Re: Use of @Override when implementing interfaces
On 12/8/2013 3:02 PM, Y HA wrote:
using @java.lang.Override seems to have worked...
why there was the need to specify java.lang.Override ?
Because (as two or three people have explained) `Override' is
just a name, not something built in to the compiler like `throw'
or `float'. When your source contains `@Override', the compiler
realizes `Override' must be the name of something and sees that it
is an unqualified name: The package that defines the name has not
been specified. So the compiler searches in various places,
looking for a package that defines `Override'.
Usually, the compiler finds `Override' in the `java.lang'
package and concludes that the full name is `java.lang.Override'.
This particular definition of `Override' is of the right kind to
be used as an annotation, so all is well. But in your case there
was another `Override' definition, a class (probably in a file
named "Override.java") with `Override' as its name. The compiler
found this other `Override' first, and said "Aha! `Override' is
shorthand for `whatever.package.Override'." Unfortunately, your
`Override' was entirely the wrong sort of thing: A class, not a
sub-interface of `java.lang.annotation.Annotation'.
When you wrote `@java.lang.Override' in your source, the
compiler knew immediately what package contained the `Override'
definition that was needed. So the compiler didn't need to
search for anything, didn't find your non-Annotation `Override',
and went right ahead with the `java.lang.Override' version.
Names in Java are not globally unique; different packages
can define classes and interfaces and enums with the same name.
Java SE 7 includes two different things named `Parser', three
named `AttributeList', four named `Attribute', five named `Element',
and so it goes. How can all these colliding names coexist? They
are in different packages.
Usually, you import the package that defines the particular
kind of `FooBar' your source refers to (the compiler makes the
java and java.lang packages visible without the need to import).

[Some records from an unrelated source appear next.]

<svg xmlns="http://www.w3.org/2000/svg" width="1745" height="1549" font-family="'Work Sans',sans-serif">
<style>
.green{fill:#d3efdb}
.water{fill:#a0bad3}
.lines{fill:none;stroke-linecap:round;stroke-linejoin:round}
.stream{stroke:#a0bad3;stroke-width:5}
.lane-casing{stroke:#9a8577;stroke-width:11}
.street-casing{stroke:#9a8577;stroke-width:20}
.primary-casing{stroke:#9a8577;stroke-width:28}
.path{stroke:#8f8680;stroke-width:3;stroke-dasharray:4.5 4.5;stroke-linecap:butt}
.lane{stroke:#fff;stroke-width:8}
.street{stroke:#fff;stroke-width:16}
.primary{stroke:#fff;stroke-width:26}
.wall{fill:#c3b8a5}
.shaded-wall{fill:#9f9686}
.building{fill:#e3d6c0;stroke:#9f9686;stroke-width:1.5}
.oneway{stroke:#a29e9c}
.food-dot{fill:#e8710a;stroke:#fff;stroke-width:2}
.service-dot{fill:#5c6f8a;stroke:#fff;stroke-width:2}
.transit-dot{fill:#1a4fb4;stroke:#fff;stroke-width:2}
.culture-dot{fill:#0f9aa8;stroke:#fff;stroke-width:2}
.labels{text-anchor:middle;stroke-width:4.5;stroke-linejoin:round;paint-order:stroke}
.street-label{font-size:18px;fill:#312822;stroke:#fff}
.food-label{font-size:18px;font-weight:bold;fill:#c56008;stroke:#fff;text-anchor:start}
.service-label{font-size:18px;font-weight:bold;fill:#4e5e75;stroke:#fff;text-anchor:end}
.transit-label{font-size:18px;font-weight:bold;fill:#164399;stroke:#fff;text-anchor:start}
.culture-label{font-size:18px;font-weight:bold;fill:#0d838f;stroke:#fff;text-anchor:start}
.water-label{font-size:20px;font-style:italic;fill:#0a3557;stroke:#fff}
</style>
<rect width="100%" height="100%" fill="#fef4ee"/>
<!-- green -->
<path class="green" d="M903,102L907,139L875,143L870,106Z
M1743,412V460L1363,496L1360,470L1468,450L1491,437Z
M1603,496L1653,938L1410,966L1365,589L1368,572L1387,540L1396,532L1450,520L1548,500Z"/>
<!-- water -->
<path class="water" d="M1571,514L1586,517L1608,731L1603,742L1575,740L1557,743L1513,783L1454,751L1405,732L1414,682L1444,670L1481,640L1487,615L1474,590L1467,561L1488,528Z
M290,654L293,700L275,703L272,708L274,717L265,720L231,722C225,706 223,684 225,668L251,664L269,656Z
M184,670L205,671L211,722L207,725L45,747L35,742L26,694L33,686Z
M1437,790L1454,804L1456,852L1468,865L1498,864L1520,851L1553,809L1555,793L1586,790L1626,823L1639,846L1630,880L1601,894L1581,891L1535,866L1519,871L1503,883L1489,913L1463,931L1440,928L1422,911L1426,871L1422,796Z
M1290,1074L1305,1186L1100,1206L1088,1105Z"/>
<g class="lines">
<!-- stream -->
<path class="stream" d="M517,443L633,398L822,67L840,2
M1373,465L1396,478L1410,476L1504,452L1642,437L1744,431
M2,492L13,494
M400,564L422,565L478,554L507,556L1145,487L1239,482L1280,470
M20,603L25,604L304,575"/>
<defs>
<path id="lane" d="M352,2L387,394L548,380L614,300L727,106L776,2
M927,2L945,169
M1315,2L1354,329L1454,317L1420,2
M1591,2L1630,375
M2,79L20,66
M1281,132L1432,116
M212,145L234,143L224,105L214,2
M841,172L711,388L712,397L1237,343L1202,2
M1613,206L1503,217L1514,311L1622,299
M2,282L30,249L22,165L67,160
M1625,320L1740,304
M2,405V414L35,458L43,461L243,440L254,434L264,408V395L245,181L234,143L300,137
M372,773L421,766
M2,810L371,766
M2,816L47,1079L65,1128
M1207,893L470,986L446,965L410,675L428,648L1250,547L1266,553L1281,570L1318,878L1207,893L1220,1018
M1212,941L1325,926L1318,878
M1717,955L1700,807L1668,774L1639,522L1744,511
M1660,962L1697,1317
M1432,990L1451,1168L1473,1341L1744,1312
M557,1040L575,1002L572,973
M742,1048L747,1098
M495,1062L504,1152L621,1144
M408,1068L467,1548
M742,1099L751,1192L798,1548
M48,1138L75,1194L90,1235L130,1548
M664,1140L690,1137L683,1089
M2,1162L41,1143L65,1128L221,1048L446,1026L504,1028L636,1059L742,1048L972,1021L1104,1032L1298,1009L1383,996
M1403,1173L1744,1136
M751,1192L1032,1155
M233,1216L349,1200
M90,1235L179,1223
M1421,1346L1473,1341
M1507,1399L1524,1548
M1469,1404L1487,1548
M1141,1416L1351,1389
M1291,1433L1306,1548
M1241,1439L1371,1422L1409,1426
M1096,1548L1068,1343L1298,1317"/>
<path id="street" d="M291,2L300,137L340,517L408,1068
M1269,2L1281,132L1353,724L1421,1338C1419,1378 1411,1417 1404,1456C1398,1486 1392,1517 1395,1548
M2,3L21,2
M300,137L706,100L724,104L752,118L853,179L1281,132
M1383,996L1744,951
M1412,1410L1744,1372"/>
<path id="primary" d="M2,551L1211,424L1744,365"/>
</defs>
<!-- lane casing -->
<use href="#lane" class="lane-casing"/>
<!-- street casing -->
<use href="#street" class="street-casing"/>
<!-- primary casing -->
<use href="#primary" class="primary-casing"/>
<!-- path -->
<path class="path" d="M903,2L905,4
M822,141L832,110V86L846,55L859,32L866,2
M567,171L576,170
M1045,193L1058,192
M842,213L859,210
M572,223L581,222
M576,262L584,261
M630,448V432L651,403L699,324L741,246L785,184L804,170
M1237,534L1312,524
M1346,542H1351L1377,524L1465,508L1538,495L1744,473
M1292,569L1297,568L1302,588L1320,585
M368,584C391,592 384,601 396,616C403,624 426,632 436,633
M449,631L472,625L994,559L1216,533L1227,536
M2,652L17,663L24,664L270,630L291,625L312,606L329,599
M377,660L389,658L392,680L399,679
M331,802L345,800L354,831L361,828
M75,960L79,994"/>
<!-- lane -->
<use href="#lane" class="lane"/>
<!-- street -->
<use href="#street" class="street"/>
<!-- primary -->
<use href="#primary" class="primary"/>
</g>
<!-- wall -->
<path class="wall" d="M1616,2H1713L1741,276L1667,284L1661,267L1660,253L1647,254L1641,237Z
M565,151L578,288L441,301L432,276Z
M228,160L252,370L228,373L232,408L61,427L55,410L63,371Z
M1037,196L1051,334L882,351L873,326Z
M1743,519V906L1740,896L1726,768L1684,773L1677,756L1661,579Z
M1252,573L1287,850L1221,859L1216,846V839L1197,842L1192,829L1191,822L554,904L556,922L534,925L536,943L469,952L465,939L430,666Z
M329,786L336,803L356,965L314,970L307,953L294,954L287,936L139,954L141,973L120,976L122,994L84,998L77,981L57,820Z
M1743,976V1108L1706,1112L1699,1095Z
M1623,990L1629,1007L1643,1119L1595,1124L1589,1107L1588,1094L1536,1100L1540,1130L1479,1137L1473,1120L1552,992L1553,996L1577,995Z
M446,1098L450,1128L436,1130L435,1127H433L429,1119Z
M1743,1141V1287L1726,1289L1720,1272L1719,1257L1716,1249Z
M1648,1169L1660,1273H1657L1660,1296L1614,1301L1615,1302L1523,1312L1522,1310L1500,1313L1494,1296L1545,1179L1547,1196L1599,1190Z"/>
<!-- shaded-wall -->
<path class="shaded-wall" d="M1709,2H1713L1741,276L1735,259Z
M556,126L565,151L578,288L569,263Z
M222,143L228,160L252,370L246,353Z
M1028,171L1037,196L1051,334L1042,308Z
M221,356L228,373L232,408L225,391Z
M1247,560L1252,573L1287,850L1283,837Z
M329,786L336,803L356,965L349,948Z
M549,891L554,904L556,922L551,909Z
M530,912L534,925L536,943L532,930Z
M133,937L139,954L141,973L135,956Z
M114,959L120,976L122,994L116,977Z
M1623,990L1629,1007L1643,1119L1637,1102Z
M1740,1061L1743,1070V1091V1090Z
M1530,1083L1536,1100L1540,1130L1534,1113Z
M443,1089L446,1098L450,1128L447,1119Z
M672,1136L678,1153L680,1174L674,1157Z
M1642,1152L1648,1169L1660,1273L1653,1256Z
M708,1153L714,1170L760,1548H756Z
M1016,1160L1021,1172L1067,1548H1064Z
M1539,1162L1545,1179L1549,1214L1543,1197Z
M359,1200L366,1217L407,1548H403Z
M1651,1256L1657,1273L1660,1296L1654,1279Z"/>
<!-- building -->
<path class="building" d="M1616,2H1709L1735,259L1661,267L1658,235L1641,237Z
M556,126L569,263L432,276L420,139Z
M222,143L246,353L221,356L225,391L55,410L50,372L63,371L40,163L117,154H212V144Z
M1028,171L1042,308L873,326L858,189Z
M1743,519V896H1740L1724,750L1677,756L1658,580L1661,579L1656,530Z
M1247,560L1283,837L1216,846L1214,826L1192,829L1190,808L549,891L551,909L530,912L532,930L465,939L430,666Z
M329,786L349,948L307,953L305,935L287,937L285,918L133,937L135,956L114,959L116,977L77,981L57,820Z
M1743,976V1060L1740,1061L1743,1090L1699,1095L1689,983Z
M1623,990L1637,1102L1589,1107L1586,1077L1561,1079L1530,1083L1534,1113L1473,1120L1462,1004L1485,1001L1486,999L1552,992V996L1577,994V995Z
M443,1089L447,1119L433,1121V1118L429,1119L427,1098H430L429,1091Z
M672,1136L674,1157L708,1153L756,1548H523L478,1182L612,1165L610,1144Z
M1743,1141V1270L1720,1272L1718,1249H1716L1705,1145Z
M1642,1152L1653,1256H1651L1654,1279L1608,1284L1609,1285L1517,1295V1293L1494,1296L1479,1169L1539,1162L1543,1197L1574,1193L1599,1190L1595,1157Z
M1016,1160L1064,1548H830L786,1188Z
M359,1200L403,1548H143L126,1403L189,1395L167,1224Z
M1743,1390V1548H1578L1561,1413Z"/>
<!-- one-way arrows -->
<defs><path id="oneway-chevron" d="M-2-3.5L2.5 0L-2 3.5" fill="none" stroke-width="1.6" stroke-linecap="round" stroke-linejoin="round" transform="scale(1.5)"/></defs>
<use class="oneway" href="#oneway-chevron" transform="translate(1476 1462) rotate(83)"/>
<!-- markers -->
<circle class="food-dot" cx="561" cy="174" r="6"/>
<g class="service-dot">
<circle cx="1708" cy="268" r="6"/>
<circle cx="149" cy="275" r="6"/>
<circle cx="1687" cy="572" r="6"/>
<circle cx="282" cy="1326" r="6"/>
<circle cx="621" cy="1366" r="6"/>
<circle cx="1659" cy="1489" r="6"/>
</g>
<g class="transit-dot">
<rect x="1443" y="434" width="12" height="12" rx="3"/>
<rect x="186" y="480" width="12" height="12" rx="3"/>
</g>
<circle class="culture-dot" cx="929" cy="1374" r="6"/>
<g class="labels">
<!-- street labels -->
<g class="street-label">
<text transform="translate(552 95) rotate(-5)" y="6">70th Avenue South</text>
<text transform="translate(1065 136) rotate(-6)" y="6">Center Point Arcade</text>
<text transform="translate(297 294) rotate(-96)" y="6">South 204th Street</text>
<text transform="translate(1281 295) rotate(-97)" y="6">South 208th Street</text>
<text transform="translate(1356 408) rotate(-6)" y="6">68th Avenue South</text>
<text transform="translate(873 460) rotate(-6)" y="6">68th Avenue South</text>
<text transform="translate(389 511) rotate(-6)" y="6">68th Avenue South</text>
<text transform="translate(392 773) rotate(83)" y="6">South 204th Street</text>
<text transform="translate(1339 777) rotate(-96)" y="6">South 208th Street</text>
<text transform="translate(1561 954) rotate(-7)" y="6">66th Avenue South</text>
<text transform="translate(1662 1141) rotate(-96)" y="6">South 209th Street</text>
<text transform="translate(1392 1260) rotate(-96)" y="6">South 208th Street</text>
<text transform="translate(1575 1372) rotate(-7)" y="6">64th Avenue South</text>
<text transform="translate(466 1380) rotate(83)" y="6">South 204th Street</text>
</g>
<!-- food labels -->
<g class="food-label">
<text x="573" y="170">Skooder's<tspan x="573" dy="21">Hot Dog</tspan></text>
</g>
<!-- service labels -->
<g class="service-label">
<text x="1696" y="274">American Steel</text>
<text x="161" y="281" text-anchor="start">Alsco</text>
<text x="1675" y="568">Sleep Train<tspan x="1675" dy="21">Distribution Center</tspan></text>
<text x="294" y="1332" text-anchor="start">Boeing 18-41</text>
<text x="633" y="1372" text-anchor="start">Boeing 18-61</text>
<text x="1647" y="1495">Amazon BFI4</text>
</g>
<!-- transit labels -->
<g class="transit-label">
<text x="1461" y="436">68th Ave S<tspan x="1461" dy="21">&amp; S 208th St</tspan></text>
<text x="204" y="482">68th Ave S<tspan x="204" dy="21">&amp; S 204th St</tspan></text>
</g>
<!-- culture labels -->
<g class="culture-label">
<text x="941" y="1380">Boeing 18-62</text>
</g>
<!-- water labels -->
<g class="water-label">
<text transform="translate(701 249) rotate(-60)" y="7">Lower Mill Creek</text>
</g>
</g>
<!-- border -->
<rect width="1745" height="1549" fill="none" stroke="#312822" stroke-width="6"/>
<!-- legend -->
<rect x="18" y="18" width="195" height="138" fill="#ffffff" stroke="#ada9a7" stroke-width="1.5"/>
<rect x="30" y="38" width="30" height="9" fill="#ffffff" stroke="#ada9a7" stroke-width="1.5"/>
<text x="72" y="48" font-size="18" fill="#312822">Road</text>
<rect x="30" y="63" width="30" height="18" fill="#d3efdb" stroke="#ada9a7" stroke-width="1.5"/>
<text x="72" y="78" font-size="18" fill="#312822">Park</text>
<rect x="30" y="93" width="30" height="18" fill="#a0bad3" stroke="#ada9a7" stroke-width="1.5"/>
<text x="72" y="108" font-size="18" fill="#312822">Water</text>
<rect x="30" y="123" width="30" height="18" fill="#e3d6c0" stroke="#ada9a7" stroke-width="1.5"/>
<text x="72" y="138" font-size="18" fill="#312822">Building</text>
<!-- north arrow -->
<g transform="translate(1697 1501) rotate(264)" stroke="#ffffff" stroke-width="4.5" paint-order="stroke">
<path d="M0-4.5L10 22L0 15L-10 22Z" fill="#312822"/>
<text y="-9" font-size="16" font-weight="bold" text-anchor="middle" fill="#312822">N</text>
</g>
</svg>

Then you write `FooBar' in the source, and the compiler finds the
right definition among your imports. But occasionally you need
to deal with more than one kind of `FooBar' in the same source:
For example, you may use the `java.util.List' interface and the
`java.awt.List' class at the same time. When this happens, you
need to write out the full name; `List' by itself is ambiguous
when there's more than one kind of `List' in play. Similarly,
`Override' by itself is ambiguous when there's more than one.